Waste firm Sita is offering bars, restaurants and food retailers in London food waste collections alongside their existing glass ones. The service is part of a growing trend but wider roll-out is limited by the availability of treatment infrastructure.
Sita hopes to initially collect about 2,000 tonnes of waste a year in central and south London. It thinks this means it needs to sign up about 200 customers.
Some 514,000 tonnes per year of animal and food waste are collected separately in the city, according to LRS Consultancy, which worked with Sita to develop its new service. But more than half of this is landfilled. It thinks another 486,000t are treated as mixed waste.
Food and glass together
Sita has developed a collection vehicle that can take glass and food waste in separate compartments. It is collecting the two together as the same businesses tend to produce high volumes of both.
Participants will be given kitchen caddies lined with biodegradable sacks. The first major firm to have signed up is the Young’s brewery, which will test the collections at seven sites around Wimbledon.

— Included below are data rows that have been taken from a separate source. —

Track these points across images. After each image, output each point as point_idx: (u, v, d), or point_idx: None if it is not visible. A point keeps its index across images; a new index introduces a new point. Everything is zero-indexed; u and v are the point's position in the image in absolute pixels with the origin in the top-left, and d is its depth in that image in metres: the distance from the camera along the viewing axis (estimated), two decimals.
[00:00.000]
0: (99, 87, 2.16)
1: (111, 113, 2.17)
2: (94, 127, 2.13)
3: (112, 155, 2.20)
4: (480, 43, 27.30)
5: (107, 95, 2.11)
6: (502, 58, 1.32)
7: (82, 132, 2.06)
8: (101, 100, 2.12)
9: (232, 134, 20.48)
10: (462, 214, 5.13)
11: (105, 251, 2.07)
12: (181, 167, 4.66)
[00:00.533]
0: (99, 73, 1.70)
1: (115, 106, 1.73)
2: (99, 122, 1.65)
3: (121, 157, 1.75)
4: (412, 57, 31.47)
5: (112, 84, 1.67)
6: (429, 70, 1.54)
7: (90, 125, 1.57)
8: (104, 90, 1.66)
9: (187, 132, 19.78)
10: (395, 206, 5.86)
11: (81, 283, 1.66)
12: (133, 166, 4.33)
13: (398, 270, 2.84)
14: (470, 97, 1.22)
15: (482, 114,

Sita will initially send the waste to an in-vessel composting facility in Corby but has plans to develop its own anaerobic digestion (AD) plant in south London.

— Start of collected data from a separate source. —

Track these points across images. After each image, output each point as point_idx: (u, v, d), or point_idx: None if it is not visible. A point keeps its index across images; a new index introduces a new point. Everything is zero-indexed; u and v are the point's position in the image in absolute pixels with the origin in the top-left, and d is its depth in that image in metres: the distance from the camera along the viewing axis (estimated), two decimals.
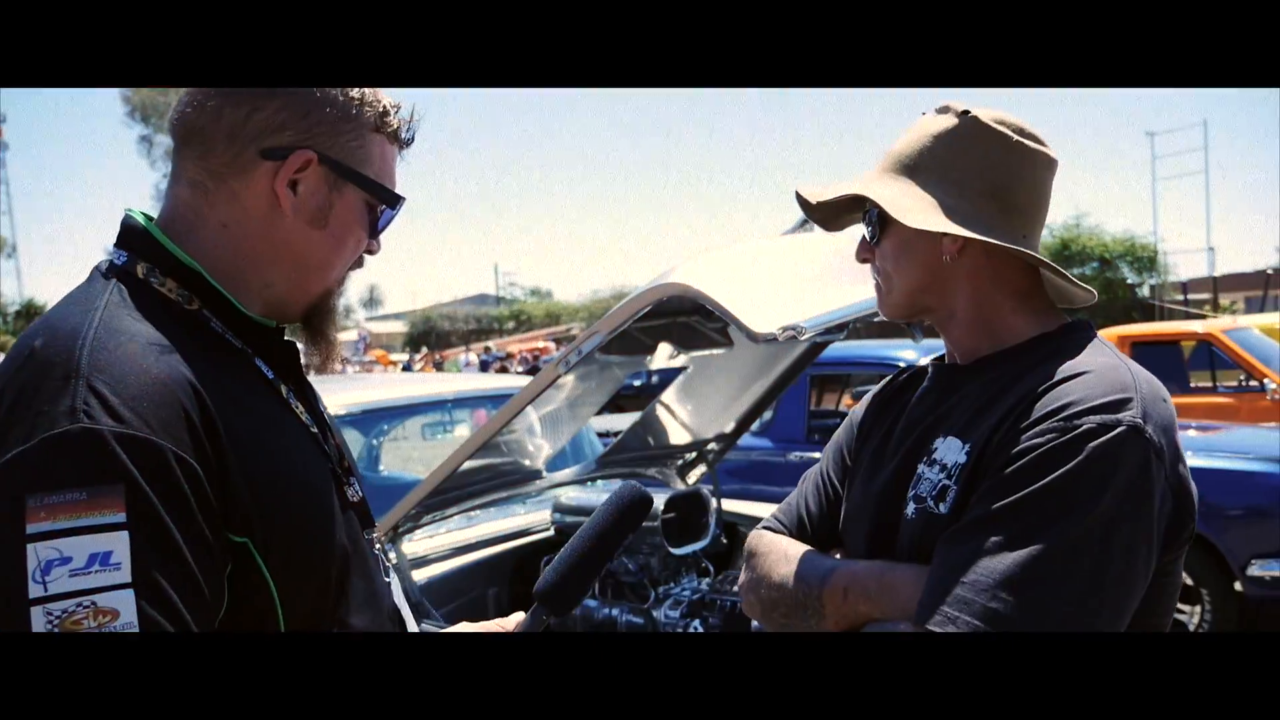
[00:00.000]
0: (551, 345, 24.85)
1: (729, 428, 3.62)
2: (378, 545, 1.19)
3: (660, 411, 3.47)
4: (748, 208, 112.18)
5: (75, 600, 0.83)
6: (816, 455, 6.00)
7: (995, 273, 1.24)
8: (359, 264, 1.17)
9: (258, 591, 0.97)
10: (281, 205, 1.05)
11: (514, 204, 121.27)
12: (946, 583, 1.06)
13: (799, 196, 1.34)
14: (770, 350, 3.20)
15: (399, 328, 48.58)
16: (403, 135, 1.14)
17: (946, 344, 1.32)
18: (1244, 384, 8.06)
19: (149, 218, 1.08)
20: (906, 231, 1.22)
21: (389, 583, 1.20)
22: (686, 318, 2.81)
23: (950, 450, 1.18)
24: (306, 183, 1.06)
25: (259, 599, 0.97)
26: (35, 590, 0.82)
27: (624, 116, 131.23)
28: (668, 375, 3.49)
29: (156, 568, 0.85)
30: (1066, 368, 1.14)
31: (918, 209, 1.21)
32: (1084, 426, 1.06)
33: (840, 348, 5.55)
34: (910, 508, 1.20)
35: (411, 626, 1.24)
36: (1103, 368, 1.13)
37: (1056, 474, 1.05)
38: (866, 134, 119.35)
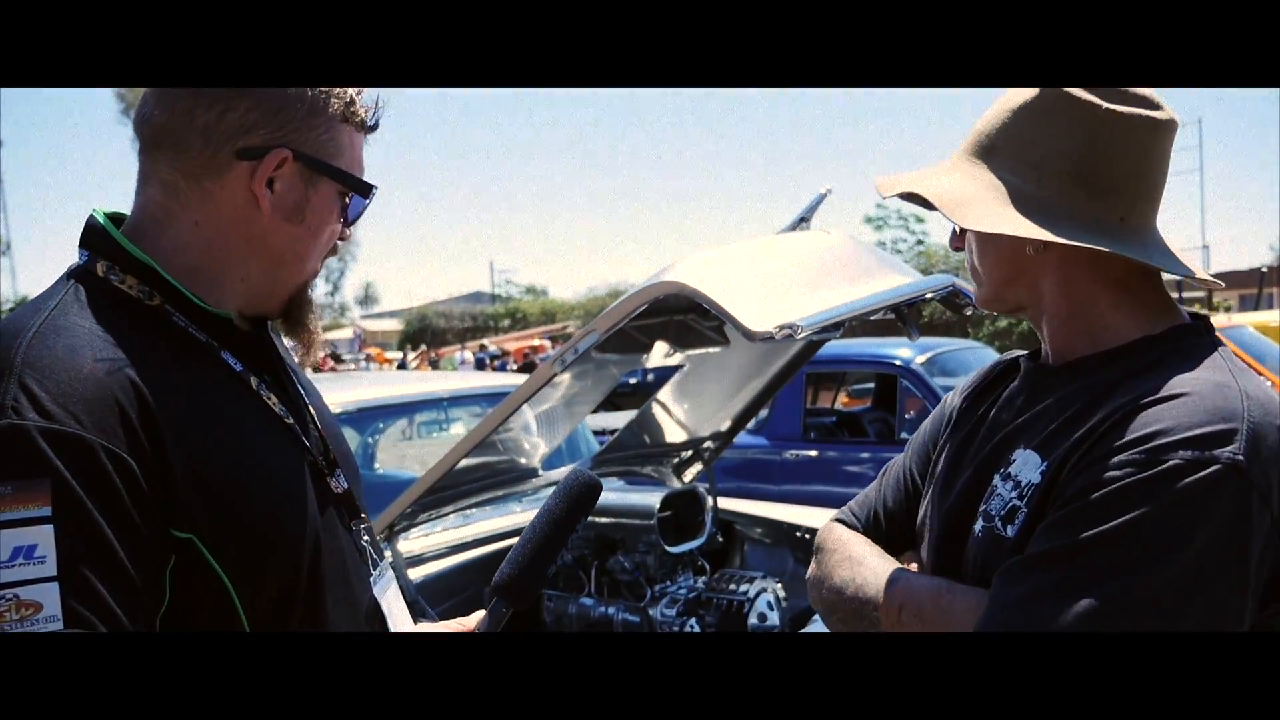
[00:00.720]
0: (547, 344, 24.78)
1: (725, 426, 3.63)
2: (365, 538, 1.18)
3: (656, 410, 3.47)
4: (746, 207, 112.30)
5: None
6: (812, 453, 5.98)
7: (1091, 262, 1.08)
8: (333, 252, 1.17)
9: (210, 587, 0.96)
10: (260, 204, 1.06)
11: (509, 201, 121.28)
12: (993, 627, 0.96)
13: (890, 192, 1.20)
14: (766, 349, 3.21)
15: (394, 325, 48.51)
16: (368, 122, 1.14)
17: (1042, 341, 1.18)
18: None
19: (112, 216, 1.08)
20: None
21: (375, 576, 1.19)
22: (683, 316, 2.81)
23: (1027, 466, 1.05)
24: (283, 180, 1.07)
25: (212, 594, 0.96)
26: None
27: (620, 115, 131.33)
28: (664, 373, 3.50)
29: (83, 562, 0.85)
30: (1164, 385, 0.98)
31: (979, 202, 1.08)
32: (1171, 462, 0.91)
33: (836, 346, 5.56)
34: (979, 524, 1.09)
35: (405, 621, 1.24)
36: (1207, 388, 0.97)
37: (1131, 515, 0.91)
38: (868, 134, 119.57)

There are already several commercial food waste services. Viridor collects about 1,000t per year from premises in London and plans to expand the service as more AD facilities appear. Specialist food waste firm Juniper provides a London service, and Veolia is extending collections to 300 hotels and restaurants in the Whitbread group after a successful six-month trial. It also takes food waste from Asda for rendering and AD.
Biffa started commercial food waste collections three years ago and now offers the service across most of the country. It is developing a fleet of purpose-built vehicles. But one of the most comprehensive services is provided by the renderer Prosper De Mulder (PDM), which already had a national collection network for animal by-products. It extended the service to other food wastes about seven years ago and now collects more than one million tonnes per year from about 16,000 collection points.
PDM currently sends food waste to its rendering and biomass incineration plants. However, it is building a network of AD plants (ENDS Report 409, pp 18-19).
“It is challenging for the national waste management companies as they like to set up schemes they can offer to customers across the country,” said Sarah Jones, a senior consultant at LRS. “This is difficult with food waste as the reprocessing infrastructure doesn’t exist… those facilities that do exist mainly process household waste being collected by local authorities.”
LRS ran two food waste collection trials for the London Development Agency last year. One, in Islington, focused on retailers. The other collected from food makers on north London’s Park Royal industrial estate. It found food made up 15-40% of waste from the businesses involved but cannot release further details.